**Document images with source code:**
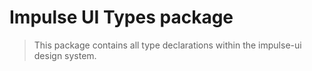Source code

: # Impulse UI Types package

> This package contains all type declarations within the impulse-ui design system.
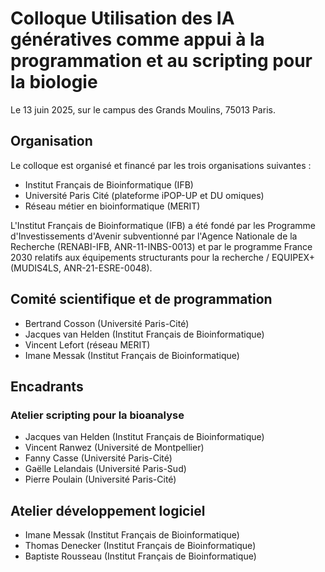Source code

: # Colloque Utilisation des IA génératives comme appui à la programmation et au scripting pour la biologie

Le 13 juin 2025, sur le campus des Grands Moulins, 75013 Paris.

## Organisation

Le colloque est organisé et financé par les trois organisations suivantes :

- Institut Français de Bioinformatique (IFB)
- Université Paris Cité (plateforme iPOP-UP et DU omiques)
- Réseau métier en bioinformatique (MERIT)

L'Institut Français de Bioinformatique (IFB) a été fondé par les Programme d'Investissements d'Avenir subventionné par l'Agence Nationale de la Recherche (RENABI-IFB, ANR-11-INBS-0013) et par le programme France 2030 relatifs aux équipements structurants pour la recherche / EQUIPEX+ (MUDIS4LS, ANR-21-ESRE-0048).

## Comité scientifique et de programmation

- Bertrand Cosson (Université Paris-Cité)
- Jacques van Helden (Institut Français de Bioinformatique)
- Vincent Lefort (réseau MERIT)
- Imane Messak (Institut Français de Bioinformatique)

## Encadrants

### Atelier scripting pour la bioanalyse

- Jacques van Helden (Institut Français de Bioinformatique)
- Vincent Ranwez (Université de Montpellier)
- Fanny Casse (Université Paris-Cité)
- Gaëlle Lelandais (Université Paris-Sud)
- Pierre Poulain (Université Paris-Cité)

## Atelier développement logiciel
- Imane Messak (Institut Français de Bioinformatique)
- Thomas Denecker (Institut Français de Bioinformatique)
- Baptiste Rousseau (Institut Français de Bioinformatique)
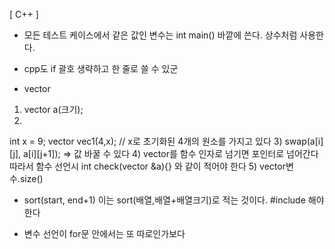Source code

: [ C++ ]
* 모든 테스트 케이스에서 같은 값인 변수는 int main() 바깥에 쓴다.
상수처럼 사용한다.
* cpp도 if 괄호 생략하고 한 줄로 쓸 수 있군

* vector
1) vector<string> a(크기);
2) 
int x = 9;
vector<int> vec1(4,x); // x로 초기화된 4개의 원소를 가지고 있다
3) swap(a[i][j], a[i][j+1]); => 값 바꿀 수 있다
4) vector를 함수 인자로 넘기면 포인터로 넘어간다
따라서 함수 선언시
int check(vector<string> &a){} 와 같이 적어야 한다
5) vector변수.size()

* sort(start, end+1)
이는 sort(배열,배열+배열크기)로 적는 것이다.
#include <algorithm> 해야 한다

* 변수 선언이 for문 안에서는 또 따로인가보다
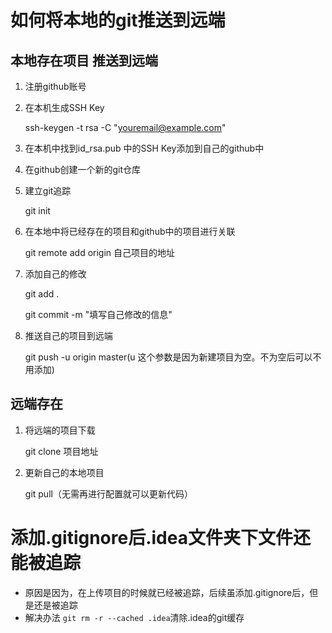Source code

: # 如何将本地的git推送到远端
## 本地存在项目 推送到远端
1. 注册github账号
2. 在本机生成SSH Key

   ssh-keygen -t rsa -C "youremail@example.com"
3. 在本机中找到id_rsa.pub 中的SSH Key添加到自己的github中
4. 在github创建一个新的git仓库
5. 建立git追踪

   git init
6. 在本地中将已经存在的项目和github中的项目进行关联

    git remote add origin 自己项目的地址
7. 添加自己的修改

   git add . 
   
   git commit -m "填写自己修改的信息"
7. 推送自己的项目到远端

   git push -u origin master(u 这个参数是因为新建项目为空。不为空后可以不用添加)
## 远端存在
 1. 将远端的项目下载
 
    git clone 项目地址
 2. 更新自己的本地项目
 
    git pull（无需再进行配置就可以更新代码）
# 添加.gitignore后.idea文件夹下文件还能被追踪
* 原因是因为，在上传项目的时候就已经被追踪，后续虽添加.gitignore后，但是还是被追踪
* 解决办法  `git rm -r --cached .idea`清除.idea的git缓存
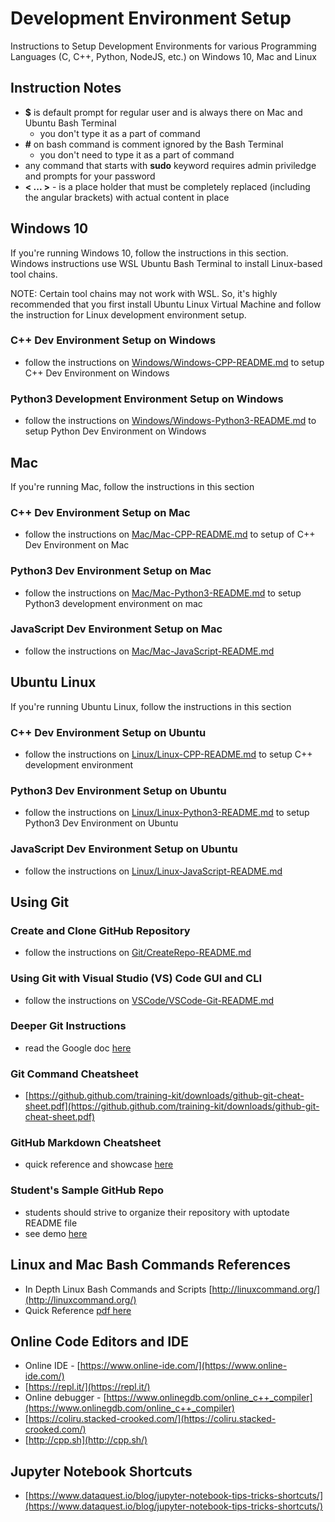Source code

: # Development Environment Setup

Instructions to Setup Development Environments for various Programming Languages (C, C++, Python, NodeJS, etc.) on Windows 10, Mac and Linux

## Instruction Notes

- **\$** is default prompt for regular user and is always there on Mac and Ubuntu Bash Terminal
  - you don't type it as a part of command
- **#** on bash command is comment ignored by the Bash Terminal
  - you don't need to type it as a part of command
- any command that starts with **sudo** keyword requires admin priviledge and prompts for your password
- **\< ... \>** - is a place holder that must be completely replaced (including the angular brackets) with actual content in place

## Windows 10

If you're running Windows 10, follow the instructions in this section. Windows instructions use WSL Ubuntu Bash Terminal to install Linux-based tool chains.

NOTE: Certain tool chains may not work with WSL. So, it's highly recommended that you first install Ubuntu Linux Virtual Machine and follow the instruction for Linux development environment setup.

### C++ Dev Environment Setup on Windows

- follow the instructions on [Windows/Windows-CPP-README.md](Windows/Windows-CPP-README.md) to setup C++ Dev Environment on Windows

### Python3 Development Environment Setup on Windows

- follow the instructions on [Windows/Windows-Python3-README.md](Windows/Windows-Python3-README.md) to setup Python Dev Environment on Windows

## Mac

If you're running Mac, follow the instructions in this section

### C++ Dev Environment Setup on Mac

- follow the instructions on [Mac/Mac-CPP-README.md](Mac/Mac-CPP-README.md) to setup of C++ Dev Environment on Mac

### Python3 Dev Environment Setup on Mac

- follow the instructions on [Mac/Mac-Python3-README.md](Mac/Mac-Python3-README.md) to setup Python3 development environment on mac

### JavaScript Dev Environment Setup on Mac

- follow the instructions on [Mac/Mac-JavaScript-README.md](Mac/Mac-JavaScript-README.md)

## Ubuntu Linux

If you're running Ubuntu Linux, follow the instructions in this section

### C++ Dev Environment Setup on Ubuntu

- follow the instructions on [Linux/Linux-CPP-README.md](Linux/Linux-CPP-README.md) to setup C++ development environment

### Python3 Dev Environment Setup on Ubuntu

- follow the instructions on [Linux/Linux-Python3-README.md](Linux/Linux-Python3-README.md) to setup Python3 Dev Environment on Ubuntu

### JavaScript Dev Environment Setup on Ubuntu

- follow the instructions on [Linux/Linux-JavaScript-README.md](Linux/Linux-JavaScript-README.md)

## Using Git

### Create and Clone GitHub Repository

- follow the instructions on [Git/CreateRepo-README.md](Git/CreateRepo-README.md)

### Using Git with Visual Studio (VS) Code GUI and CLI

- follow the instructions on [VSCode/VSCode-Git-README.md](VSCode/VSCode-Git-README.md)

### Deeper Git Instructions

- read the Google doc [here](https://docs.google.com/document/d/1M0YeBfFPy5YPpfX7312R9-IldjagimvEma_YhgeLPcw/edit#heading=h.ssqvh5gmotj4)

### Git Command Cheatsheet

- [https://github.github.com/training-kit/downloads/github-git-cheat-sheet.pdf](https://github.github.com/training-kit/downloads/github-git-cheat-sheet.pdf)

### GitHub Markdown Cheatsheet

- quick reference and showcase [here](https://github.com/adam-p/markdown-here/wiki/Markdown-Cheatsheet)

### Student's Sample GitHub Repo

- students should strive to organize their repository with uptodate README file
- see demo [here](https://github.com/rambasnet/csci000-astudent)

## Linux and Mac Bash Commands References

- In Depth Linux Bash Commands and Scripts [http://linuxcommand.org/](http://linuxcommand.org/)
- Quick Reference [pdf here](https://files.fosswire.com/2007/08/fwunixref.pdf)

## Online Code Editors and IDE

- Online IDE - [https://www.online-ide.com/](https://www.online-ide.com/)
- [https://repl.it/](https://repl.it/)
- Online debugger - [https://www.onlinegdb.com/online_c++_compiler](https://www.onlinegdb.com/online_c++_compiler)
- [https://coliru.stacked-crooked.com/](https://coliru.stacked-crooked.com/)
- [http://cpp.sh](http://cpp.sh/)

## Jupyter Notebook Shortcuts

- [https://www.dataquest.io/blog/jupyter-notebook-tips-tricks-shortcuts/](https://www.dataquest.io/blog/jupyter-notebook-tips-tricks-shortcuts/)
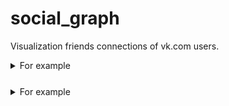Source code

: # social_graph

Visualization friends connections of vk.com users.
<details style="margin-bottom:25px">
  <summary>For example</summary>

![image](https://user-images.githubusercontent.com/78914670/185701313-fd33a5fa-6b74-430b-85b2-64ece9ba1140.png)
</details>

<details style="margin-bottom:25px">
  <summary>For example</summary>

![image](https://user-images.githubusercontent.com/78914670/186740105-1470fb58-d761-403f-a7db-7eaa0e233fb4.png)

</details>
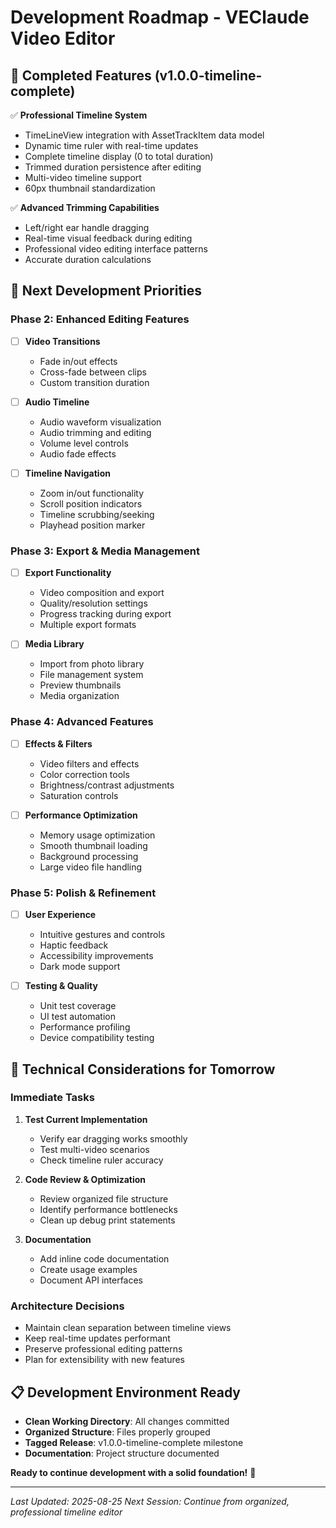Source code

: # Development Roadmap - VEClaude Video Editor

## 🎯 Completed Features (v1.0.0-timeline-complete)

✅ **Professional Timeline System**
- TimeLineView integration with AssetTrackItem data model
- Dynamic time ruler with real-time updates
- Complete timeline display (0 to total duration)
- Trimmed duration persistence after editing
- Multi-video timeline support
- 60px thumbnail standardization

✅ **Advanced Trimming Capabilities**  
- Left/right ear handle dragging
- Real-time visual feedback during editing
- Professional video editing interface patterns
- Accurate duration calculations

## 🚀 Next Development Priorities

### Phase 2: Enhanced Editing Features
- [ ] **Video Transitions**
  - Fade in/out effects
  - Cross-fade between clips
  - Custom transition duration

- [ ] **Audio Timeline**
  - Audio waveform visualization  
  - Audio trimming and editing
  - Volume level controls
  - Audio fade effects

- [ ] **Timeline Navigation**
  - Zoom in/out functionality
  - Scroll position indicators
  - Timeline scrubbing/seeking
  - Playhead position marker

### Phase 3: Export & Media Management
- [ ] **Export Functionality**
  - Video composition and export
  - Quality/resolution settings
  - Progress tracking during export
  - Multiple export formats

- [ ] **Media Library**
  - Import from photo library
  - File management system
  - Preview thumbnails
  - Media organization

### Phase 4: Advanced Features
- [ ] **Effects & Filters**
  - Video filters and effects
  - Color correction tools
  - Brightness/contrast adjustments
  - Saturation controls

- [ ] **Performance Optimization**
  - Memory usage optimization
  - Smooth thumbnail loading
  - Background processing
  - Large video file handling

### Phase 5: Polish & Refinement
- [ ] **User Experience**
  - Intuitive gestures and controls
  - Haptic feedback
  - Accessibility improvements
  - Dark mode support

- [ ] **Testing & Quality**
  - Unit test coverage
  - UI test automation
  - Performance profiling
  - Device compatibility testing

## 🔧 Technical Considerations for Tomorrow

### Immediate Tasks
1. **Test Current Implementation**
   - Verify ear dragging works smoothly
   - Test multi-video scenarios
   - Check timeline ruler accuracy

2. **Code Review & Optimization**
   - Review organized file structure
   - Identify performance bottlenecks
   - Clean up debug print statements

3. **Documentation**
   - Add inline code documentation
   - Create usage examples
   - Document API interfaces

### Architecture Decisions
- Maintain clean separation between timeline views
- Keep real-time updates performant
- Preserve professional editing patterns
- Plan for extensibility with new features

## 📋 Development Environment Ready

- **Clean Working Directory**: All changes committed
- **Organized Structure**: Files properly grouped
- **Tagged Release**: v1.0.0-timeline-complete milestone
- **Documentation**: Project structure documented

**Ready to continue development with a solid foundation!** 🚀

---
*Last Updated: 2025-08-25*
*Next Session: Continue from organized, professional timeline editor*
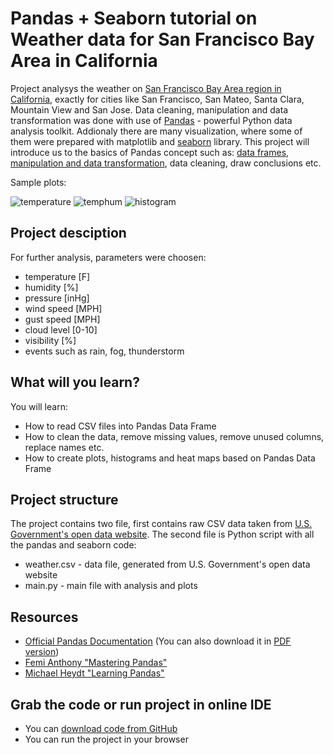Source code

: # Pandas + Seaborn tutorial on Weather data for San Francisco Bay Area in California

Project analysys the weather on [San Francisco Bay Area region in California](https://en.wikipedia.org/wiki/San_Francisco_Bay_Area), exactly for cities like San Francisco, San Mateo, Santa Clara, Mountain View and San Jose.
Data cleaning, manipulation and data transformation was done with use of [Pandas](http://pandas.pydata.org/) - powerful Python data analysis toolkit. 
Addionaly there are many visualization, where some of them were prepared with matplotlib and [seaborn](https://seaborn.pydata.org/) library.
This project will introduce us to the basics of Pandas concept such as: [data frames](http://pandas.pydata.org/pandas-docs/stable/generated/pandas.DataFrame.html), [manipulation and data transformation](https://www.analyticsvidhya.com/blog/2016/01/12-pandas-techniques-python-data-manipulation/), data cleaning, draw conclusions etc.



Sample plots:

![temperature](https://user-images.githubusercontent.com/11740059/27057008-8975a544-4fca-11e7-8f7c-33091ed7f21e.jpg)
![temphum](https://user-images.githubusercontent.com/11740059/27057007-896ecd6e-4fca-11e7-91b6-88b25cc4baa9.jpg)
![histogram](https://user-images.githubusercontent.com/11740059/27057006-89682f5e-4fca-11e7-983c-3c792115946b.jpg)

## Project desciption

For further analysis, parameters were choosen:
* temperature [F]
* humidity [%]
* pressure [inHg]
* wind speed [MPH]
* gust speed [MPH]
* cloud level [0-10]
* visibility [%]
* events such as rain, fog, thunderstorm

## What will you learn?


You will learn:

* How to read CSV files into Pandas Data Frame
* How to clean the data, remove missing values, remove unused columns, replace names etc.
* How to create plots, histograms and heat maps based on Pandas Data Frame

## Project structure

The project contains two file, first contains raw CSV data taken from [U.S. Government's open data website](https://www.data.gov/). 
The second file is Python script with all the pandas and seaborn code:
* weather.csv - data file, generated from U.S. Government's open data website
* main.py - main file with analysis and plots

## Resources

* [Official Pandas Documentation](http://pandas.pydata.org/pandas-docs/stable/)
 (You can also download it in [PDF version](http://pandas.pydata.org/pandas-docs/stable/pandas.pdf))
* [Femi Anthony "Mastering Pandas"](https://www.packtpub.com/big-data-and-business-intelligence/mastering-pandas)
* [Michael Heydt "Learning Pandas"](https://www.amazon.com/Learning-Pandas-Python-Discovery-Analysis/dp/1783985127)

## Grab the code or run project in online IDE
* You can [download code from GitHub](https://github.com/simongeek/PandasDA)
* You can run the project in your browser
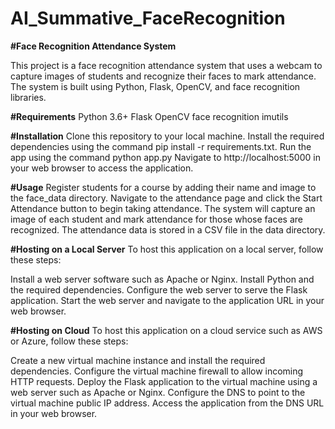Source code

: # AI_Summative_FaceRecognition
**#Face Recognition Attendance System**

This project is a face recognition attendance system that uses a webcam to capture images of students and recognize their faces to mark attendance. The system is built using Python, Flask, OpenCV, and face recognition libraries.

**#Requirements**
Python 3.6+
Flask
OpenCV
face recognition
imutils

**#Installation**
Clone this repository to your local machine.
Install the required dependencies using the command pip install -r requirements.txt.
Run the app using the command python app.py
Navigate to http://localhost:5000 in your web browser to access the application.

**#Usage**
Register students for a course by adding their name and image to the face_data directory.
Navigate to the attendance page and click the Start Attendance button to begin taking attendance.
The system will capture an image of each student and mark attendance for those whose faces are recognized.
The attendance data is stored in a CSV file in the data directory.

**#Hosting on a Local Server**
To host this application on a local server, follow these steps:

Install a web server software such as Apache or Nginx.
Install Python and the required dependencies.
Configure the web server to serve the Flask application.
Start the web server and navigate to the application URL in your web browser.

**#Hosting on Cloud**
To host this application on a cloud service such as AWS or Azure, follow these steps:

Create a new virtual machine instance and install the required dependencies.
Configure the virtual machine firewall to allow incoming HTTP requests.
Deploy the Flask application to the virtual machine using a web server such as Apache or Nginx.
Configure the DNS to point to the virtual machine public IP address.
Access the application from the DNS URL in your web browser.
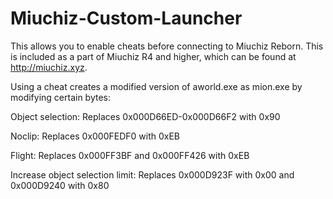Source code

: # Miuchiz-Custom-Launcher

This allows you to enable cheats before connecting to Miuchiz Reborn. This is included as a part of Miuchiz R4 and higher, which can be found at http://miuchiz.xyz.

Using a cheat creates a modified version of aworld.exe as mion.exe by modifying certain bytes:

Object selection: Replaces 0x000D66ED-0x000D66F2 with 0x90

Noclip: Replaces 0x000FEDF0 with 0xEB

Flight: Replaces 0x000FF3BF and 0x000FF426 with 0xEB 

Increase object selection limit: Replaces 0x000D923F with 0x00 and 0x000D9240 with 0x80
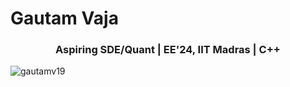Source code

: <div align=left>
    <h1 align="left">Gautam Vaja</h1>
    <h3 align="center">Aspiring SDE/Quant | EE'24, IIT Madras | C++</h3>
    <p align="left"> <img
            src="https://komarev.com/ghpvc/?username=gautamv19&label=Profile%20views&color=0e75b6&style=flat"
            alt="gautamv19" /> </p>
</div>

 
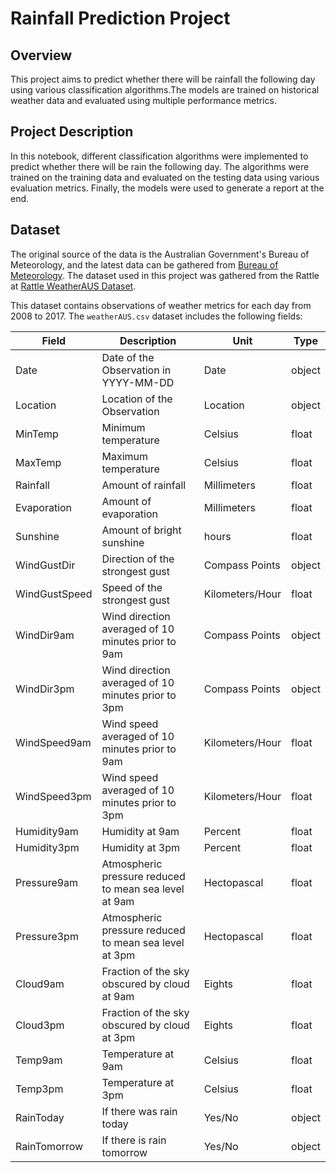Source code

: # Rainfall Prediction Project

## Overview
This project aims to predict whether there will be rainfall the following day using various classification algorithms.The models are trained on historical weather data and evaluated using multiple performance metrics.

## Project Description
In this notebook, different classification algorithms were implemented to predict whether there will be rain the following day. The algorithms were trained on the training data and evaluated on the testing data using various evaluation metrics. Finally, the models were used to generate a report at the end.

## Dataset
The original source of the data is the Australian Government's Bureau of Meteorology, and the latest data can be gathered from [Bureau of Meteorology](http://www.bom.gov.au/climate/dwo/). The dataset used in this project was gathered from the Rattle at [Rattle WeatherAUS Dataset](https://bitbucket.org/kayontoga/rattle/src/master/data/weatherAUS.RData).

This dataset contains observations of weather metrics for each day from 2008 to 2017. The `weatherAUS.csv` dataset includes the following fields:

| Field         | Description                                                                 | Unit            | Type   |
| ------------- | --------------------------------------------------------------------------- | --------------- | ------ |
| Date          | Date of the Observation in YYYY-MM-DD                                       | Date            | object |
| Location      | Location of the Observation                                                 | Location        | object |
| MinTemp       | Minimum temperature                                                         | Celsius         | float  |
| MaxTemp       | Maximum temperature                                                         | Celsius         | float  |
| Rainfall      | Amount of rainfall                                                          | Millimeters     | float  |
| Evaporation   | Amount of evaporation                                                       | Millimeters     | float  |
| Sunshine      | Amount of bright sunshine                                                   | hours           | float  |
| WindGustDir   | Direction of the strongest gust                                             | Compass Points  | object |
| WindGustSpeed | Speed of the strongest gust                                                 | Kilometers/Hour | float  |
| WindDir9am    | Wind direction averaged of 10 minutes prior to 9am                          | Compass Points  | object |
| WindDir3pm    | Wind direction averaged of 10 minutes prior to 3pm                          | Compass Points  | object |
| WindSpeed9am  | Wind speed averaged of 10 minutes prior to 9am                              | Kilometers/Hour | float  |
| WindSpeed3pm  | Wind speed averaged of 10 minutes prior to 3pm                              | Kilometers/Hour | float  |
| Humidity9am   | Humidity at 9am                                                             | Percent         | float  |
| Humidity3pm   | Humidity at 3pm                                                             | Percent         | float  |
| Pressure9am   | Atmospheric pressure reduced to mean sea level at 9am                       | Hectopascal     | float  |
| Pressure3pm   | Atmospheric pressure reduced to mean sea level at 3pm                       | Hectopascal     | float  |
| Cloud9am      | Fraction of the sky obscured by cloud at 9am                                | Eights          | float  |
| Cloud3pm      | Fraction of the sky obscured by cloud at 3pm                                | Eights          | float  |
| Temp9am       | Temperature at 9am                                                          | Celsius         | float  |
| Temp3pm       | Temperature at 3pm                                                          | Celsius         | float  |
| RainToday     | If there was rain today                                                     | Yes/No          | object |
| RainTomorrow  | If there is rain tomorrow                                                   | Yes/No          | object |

**Exercise goal:**
Pull out every line in the records that includes the string "stable", and list those lines.

**Expected output:**
This project will introduce us to the basics of Pandas concept such as: [data frames](http://pandas.pydata.org/pandas-docs/stable/generated/pandas.DataFrame.html), [manipulation and data transformation](https://www.analyticsvidhya.com/blog/2016/01/12-pandas-techniques-python-data-manipulation/), data cleaning, draw conclusions etc.
* [Official Pandas Documentation](http://pandas.pydata.org/pandas-docs/stable/)
 (You can also download it in [PDF version](http://pandas.pydata.org/pandas-docs/stable/pandas.pdf))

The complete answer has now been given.